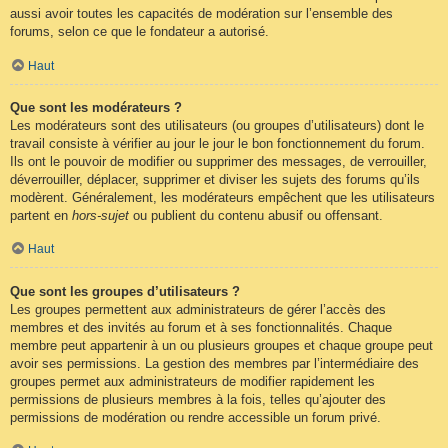
aussi avoir toutes les capacités de modération sur l’ensemble des
forums, selon ce que le fondateur a autorisé.
Haut
Que sont les modérateurs ?
Les modérateurs sont des utilisateurs (ou groupes d’utilisateurs) dont le
travail consiste à vérifier au jour le jour le bon fonctionnement du forum.
Ils ont le pouvoir de modifier ou supprimer des messages, de verrouiller,
déverrouiller, déplacer, supprimer et diviser les sujets des forums qu’ils
modèrent. Généralement, les modérateurs empêchent que les utilisateurs
partent en
hors-sujet
ou publient du contenu abusif ou offensant.
Haut
Que sont les groupes d’utilisateurs ?
Les groupes permettent aux administrateurs de gérer l’accès des
membres et des invités au forum et à ses fonctionnalités. Chaque
membre peut appartenir à un ou plusieurs groupes et chaque groupe peut
avoir ses permissions. La gestion des membres par l’intermédiaire des
groupes permet aux administrateurs de modifier rapidement les
permissions de plusieurs membres à la fois, telles qu’ajouter des
permissions de modération ou rendre accessible un forum privé.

□ □ □ □ □ □ □

Required work: The answer must consist of every line from the data that holds the string "administrateurs".

Written reply:
Les groupes permettent aux administrateurs de gérer l’accès des
groupes permet aux administrateurs de modifier rapidement les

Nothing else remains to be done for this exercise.